MacOS – How to identify file type for a bulk lot of files and attach suitable extension to each

automatorfile conversionmacosterminal

I have just over a thousand (1000) files whose suffix/extension has been changed by a database engine all to the same thing (eg. fileName.abcd where .abcd is on every file regardless of whether it is a jpg, pdf, or whatever else).

The goal is to convert all the files to PDF but I first just want to sort the various file types into separate folders.

I use Mac OS X and figure that there must be a Terminal script that would:

  1. Identify the file (Perhaps with 'File' command?) and then…
  2. Append the appropriate extension which would then…
  3. Allow me to manually sort and place them into seperate folders for further processing depending on their file type.

Using the Terminal 'File' command on a file with the database suffix, typical results are quite wordy like this, which at least shows the Mac can identify the file types even though they have the 'wrong' suffixes:

  • JPEG image data, JFIF standard 1.01
  • PDF document, version 1.3
  • Rich Text Format data, version 1, ANSI
  • etc.

So, I only need a script that would tag the files so I can use Automator to rename the files later with the appropriate suffix.

I note that if in Terminal I type 'File' and after that I drop or copy multiple files on to it, and hit return, then Terminal correctly identifies them all in the same order, but it isn't useful unless it at least tags each file type differently.

I figure this initial task is too difficult for Automator but would love to be proven wrong.

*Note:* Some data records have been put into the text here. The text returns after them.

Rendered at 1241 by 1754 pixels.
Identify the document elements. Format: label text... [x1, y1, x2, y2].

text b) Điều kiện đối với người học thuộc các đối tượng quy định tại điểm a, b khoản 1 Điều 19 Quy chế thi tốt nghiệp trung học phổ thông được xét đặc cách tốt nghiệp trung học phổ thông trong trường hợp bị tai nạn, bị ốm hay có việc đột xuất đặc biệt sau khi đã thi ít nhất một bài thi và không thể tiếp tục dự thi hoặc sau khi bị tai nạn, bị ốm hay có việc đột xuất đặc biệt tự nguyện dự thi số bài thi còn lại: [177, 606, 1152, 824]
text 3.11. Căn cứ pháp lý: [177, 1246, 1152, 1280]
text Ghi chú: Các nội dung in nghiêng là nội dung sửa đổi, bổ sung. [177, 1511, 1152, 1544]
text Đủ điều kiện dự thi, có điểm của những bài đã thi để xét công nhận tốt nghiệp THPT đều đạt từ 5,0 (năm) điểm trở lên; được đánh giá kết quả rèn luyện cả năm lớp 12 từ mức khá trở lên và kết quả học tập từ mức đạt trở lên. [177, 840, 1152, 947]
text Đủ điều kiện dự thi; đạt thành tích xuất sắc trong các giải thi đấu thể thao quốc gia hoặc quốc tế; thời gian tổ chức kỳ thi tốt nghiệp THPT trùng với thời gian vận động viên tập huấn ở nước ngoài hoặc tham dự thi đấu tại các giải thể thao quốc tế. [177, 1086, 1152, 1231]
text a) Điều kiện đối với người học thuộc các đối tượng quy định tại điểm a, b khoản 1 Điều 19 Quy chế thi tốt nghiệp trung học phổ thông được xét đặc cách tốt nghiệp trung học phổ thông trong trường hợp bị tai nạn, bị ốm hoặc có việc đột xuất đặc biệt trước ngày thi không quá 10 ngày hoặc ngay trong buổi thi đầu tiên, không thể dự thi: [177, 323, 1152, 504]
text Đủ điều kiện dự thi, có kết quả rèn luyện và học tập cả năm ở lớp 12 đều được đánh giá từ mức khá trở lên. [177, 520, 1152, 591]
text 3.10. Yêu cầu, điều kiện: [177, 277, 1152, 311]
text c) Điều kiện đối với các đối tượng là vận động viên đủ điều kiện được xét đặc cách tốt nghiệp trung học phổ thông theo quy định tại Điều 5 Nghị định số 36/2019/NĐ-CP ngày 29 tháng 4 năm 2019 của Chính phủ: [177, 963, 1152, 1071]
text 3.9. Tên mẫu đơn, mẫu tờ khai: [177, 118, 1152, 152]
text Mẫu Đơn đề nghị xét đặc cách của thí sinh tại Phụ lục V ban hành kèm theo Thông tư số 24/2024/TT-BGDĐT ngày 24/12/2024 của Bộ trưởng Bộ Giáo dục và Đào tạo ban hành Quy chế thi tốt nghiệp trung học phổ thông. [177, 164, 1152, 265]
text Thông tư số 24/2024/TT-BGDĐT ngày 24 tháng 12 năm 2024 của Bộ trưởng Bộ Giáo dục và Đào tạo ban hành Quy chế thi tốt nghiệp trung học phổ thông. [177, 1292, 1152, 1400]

Any assistance in doing this would be appreciated. I have checked this board and elsewhere expecting someone else to have had a similar issue but found no such problem listed anywhere.

Best Answer

This is rather easy combining some standard tools:

  • file for looking up the mime type
  • tr to remove the slashes (otherwise, you'd have nested folders for different file groups)
  • well, some obvious mkdir and mv commands
for file in *
do
    mime=$(file --brief --mime-type "$file" | tr '/' '_')
    mkdir -p "$mime"
    mv "$file" "$mime/$file"
done

Alternatively, you could also directly list file extensions for each expected mime type and automatically rename them appropriately.

for file in *
do
    mime=$(file --brief --mime-type "$file")

    case "$mime" in
    "image/jpeg")
        extension="jpeg"
        ;;
    "text/plain")
        extension="txt"
        ;;
    "application/pdf")
        extension="pdf"
        ;;
    *)
        continue;
        ;;
    esac

    filename="${file%.*}"

    mv "$file" "$filename.$extension"
done

Be aware, that for sake of readability I did not take care of file names containing spaces. If you have them, you'll have to apply one of the patterns to deal with spaces in file names. As it rather seems you're not having them I left them out, as they make the scripts looking much more complicated as they are.